才用茶点垫好肚子的雪雁,听林黛玉唤她,拍了拍手道:“好,香菱姐姐跟我走吧。”
……
与此同时,岳凌房里就不如对面精彩了。
自他躺在榻上以后,全身的疲惫感,便也散发开来,当是该好好歇息一下了。
不多时,便有小丫鬟羞答答的钻进床榻里来,伏在岳凌怀里躺下了。
岳凌也随手环抱了过去,赞言道:“今天倒是自觉的很呢?”
紫鹃羞红着脸,却是反问道:“老爷唤那姑娘来住,真没有收入房中的念头?”
岳凌摇头道:“我又不是什么饥色之人,留那么多姑娘在房里做什么?”
紫鹃只怕是岳凌对自己腻烦了,真寻来了别人,此刻才松了口气。
岳凌俯身看着怀里已有心事的小丫头,不禁笑道:“怎得,你还担忧上了?”
紫鹃撒娇道:“自然担忧了,只有姑娘走了,我才能陪在老爷身边。若是再来一个丫鬟,我便要再分去一半的机会了。”
岳凌笑道:“没事,再来一个睡里面,你睡外面。”
紫鹃臊了个大红脸,“老爷,你不知羞……”
小姑娘的反应实在太过可爱,让岳凌又止不住手上的动作,任意抚弄起来。
短短时间,紫鹃便已忍受不住,眉眼中泛出春水般涟漪,心神也随之荡漾。
当岳凌要欺身之时,紫鹃又反应了过来,忙道:“老爷今日饮酒,又累了,还是别操劳了,还是我来吧。”
岳凌顿感意外,道:“我之前让你来,你都不肯,今日怎得肯了?”
紫鹃羞赧着道:“自不是那回事,哪有丫鬟在上,老爷在下的道理,那不是倒反天罡?今日,老爷受着便是。”
之后,紫鹃手口如瓶。
果然这种事还是熟能生巧……
……
府衙,西北角小院,
侯耀入了门之后,心头也是一股火气。
看着一旁独自饮茶的李德辉,便责怪道:“侯爷好生招待我们,你板着脸色做什么?没责怪你晚来也就罢了,你还不识趣的自罚几杯,多与侯爷敬几杯酒?”

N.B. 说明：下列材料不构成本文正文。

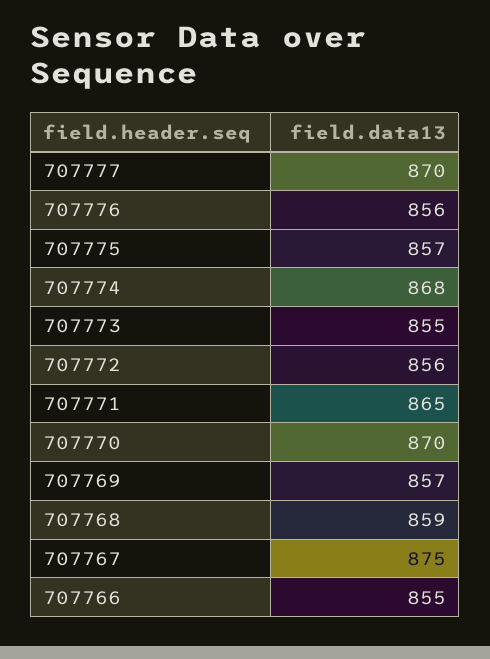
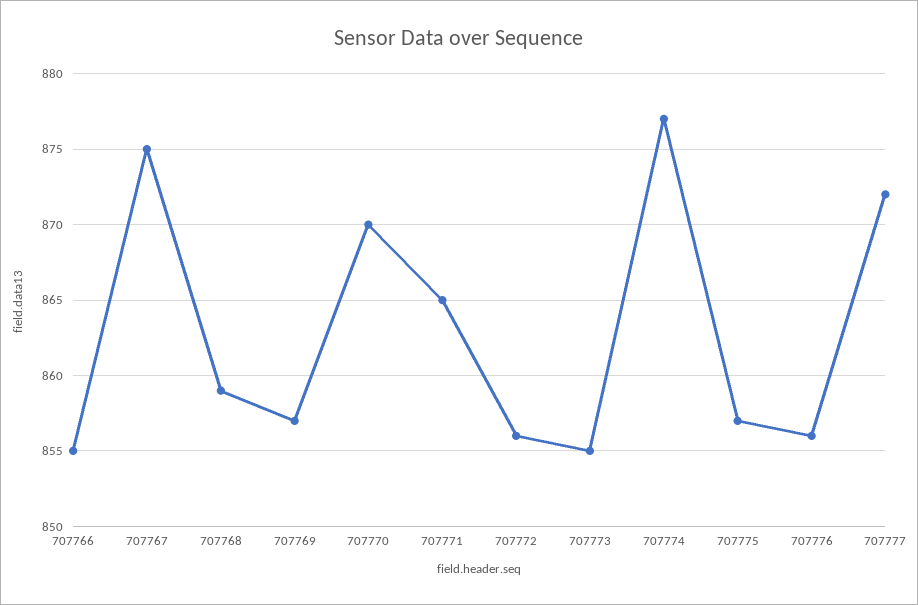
  {
-   "707777": 870,
+   "707777": 872,
    "707776": 856,
    "707775": 857,
-   "707774": 868,
+   "707774": 877,
    "707773": 855,
    "707772": 856,
    "707771": 865,
    "707770": 870,
    "707769": 857,
    "707768": 859,
    "707767": 875,
    "707766": 855
  }

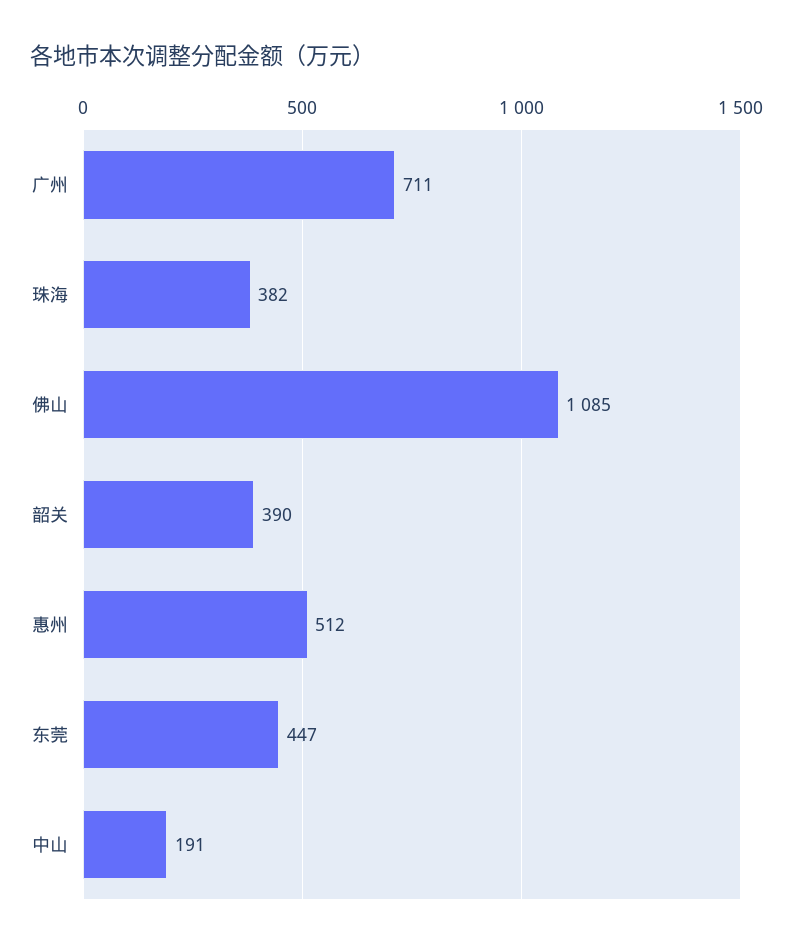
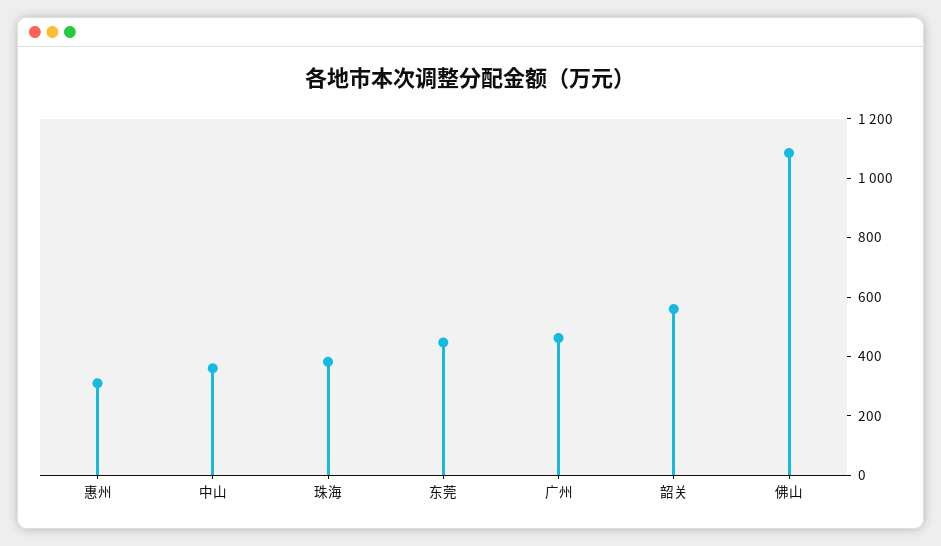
  {
-   "广州": 711,
+   "广州": 450,
    "珠海": 382,
    "佛山": 1085,
-   "韶关": 390,
+   "韶关": 550,
-   "惠州": 512,
+   "惠州": 300,
    "东莞": 447,
-   "中山": 191
+   "中山": 350
  }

“得罪了侯爷,有你什么好处?真不明白,你脑袋里装的是什么东西。”
李德辉放下茶盏,随意道:“一个侯爷,设宴连个节目也没有,一直在那侃大山,有什么趣味。我只是笑不出来罢了,哪有什么脸色。若是真有脾气,我早就操起家伙了。”
“再说,我们只是雇佣关系,我给你送到沧州赴任,保障你的安危。我又不是你的下属,为何要听你说教?讨好侯爷是你要做的事,又不该是我。”
侯耀冷哼道:“不知天高地厚,还操起家伙。侯爷早些年未入王府的时候,靠的就是打遍京城无敌手。京津两地踢馆无数,未尝败绩,这都是我跟在林大人身边才知道的。”
“你就是单打独斗,也不是侯爷的对手,别自以为有几分勇力,就敢小觑所有人了。”
李德辉撇了撇嘴,不将侯耀的话当做一回事。
侯耀见得也是心烦,不知是谁人推选出来的,与这班人合作,实在是没眼力。
如此,侯耀便打算修书一封,让林大人与这些人断绝了来往,免得以后生出祸事来。
“行了,你自去歇息。我要掌灯与林大人修一封书信。不论怎么说,我们如今是在府衙,是在侯爷的地盘上,你做事,当该有几分分寸。”
李德辉摆摆手道:“知道了知道了,旧时见你也是个痛快性子,一见侯爷,又和酸儒无异了。罢了罢了,我不扰你的眼,我自去歇息,你也别来烦我。”
一处僻静小院,倒是有着三间正房,两间厢房。
李德辉气恼的往厢房里睡下了,侯耀正也不想管他,横了一眼,便往书房,用起了笔墨纸砚。
夜半三更,原本躲在乌云中的残月,此刻更是见不得一点亮光,令这夜更加深沉了些。
微风吹过,庭院间的树枝沙沙作响。
适时,在其中混杂了些细微的声响,厢房的窗户被推开,李德辉身着一席夜行衣,蒙着面翻身出窗。
他的身影极为矫健,更因身材短小,活动起来也更加隐蔽。
跃出窗外之后,无声落地,望着高数丈的院墙,他也不觉得棘手。
先跃上了厢房的屋顶,屈身跳向院墙,双手扒在墙头。